I wish I could give you an easy rule to follow with this... but I cant. Some things just work one way, and others a different way. Maybe an expert could explain why the distinction was made. I guess, eventually, you just develop an ear for it. Until then, you may have to just memorize the common examples, and try to use that to "guess" for the other ones.

  • 1
    Can you please add your edit directly to the question, rather than appending it in your answer. That is the norm for StackExchange. :)
    – Matt
    Commented Nov 20, 2013 at 14:11
  • @Matt I am still new here. I make lots of edits on SO, but I didn't know if it was appropriate to make changes like that here since the people are still learning. I will make the edit in the question.
    – Gray
    Commented Nov 20, 2013 at 14:13
  • If you're new, someone will review your edit before it becomes visible to everyone else, and that will allow someone else to review (and potentially improve) your edit :)
    – Matt
    Commented Nov 20, 2013 at 14:14
  • @Matt I actually have the Copy Editor badge on StackOverflow, so I get the general process - it is what drew me to ELL. But do you guys here on ELL.SE encourage grammar/English corrections to be made in the question? I assumed it was fine as long as it doesn't change the meaning. Is that accurate? I was going to wait a while before I got into editing so I could learn the culture here a little better. I only did that edit in the answer because the OP asked for improvements as part of their question.
    – Gray
    Commented Nov 20, 2013 at 14:18
  • 2
    There's an interesting question on meta that raises this exact same question. The consensus seems to be very much erring on the side of "correct mistakes when you see them". This is a site for learners, and whilst correcting pedantic little mistakes on other sites is annoying, here it is actively helpful :)
    – Matt
    Commented Nov 20, 2013 at 14:42

The is mentioned for things that are unique.

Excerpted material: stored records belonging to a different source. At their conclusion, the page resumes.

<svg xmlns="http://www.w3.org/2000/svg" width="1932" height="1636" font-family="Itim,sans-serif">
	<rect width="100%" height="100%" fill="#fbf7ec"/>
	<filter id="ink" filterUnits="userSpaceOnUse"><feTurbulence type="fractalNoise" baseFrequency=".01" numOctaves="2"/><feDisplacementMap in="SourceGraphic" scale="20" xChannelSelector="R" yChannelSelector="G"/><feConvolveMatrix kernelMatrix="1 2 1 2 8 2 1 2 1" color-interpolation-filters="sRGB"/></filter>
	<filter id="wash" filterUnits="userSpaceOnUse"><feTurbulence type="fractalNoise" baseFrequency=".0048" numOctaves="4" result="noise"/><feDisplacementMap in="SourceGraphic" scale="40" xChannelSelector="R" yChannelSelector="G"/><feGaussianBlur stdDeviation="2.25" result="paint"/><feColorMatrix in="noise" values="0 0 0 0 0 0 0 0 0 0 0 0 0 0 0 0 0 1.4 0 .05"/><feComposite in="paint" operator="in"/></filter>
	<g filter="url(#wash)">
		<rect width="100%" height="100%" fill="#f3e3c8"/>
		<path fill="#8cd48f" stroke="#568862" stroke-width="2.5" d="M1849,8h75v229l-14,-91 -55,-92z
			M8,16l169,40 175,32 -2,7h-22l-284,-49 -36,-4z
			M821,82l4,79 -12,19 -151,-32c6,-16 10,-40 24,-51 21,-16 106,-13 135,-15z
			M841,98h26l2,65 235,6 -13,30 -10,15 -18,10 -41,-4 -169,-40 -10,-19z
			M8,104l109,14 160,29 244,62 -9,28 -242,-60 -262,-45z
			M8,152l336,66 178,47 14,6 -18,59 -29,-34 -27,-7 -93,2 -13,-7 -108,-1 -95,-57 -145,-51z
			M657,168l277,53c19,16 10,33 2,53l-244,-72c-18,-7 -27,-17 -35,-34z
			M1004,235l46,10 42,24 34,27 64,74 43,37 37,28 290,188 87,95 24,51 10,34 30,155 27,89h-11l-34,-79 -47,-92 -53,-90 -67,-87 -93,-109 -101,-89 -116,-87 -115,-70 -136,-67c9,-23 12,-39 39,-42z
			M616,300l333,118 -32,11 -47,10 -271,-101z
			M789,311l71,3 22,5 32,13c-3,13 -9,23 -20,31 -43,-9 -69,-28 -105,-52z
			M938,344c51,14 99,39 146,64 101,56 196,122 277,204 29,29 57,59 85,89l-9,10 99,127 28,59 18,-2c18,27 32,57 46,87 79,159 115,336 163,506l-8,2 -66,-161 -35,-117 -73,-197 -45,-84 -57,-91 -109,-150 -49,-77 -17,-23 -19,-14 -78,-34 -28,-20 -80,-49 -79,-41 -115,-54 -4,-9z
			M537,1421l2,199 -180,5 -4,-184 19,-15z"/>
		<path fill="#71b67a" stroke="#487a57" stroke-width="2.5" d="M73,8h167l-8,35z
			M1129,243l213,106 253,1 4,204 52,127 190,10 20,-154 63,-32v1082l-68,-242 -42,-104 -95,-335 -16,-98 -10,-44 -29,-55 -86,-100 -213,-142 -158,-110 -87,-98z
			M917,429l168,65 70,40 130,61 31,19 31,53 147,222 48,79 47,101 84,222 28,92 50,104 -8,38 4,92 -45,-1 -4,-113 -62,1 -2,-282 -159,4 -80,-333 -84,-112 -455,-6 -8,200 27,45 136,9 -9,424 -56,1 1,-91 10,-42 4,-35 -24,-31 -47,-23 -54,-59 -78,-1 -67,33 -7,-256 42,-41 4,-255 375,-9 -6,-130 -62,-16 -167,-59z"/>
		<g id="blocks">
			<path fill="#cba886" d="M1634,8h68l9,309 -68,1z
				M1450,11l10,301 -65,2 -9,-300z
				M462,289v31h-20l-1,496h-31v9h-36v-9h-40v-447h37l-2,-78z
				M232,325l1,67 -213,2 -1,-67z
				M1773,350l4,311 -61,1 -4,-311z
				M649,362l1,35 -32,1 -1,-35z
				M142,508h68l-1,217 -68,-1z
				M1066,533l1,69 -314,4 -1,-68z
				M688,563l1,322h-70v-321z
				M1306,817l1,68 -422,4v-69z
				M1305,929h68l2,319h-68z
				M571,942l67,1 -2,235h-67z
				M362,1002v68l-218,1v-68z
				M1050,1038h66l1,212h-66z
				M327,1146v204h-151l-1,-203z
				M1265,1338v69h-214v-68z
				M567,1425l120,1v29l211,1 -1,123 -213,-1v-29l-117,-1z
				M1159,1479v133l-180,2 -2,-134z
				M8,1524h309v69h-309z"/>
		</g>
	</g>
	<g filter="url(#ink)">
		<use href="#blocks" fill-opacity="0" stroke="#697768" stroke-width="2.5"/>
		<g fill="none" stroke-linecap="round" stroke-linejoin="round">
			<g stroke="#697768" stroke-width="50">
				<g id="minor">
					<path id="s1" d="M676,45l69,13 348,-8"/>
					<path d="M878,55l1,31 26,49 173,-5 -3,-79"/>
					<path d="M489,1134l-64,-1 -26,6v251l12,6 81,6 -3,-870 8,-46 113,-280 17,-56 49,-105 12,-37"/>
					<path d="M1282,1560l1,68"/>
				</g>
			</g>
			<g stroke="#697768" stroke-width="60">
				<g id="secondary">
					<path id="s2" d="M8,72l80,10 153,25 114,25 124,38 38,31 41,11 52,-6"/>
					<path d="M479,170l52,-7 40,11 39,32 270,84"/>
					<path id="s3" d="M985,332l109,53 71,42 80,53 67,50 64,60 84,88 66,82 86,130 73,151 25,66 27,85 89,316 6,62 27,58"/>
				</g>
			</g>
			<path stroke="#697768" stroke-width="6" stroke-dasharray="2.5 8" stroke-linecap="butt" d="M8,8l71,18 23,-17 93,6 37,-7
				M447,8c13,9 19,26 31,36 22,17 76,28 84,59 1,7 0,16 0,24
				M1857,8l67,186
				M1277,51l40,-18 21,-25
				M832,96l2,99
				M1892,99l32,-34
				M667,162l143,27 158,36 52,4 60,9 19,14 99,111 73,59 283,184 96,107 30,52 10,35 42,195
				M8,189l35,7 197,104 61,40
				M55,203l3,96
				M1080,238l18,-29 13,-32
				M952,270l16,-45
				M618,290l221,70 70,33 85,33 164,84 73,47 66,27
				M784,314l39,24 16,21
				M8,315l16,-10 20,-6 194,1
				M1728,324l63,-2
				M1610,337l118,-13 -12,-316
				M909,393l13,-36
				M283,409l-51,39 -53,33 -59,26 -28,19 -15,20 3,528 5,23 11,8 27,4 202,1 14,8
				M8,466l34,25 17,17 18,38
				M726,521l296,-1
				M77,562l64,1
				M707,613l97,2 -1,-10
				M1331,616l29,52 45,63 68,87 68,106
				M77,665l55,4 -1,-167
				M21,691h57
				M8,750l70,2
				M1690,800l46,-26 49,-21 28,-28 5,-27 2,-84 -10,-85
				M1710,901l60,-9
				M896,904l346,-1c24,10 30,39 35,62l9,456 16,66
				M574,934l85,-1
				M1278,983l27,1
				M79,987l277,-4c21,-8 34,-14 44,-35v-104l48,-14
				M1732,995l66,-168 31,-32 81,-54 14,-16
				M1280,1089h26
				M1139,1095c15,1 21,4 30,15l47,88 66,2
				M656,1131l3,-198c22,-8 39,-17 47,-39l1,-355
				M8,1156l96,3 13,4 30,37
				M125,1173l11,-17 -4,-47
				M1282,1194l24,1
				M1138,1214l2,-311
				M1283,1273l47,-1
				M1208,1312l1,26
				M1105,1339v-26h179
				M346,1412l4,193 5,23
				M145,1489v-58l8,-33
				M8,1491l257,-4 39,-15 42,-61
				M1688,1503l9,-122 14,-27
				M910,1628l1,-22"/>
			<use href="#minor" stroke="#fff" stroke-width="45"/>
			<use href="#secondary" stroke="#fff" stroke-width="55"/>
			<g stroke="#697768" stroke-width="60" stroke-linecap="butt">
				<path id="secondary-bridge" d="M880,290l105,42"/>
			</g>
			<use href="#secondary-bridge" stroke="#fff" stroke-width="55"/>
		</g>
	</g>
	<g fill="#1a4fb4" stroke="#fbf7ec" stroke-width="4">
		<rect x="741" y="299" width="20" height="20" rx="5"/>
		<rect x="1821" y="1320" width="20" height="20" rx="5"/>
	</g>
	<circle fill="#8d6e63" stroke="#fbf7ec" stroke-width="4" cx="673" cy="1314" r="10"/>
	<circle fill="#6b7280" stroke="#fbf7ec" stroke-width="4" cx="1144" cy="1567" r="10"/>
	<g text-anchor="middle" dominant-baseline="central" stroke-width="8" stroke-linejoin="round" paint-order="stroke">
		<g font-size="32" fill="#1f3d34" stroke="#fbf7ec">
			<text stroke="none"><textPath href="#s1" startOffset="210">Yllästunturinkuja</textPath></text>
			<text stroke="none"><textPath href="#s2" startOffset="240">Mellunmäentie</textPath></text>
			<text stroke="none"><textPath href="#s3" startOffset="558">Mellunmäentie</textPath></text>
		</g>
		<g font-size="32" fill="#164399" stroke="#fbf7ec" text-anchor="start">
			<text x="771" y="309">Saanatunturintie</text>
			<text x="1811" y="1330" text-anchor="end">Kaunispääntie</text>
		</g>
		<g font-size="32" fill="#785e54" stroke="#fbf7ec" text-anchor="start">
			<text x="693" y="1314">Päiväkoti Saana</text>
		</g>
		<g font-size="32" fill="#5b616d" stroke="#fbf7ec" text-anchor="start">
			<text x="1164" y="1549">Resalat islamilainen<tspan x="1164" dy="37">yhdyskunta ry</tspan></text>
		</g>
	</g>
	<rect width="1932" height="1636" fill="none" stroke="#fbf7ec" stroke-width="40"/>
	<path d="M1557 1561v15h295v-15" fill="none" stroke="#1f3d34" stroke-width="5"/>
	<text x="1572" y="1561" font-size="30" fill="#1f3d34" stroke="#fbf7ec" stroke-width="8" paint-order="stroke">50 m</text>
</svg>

A comical but perfect way of usage example follows.

person 1: "I was talking about Babu sir."

person2: "Which babu, man?"

person 1: "I was talking about the Babu, the only and only one, unique Babu of the world. Babu the genius in optoelectronics, the guru of all known and unknown optical phenomenon"

Here, usage suggests that this person named Babu whom the guys are talking about are unique in existence. Hence the preposition "The".

Consider this for example:

Person 1: Who are you talking about

Person 2: Some Babu

Person 1: It is just a Babu, it could be any Tom, dick or harry.

Guess this makes it clear

  • You probably misunderstood the question. I'm clear in using the articles the way you said. My question is different and it does not ask the general use of the articles.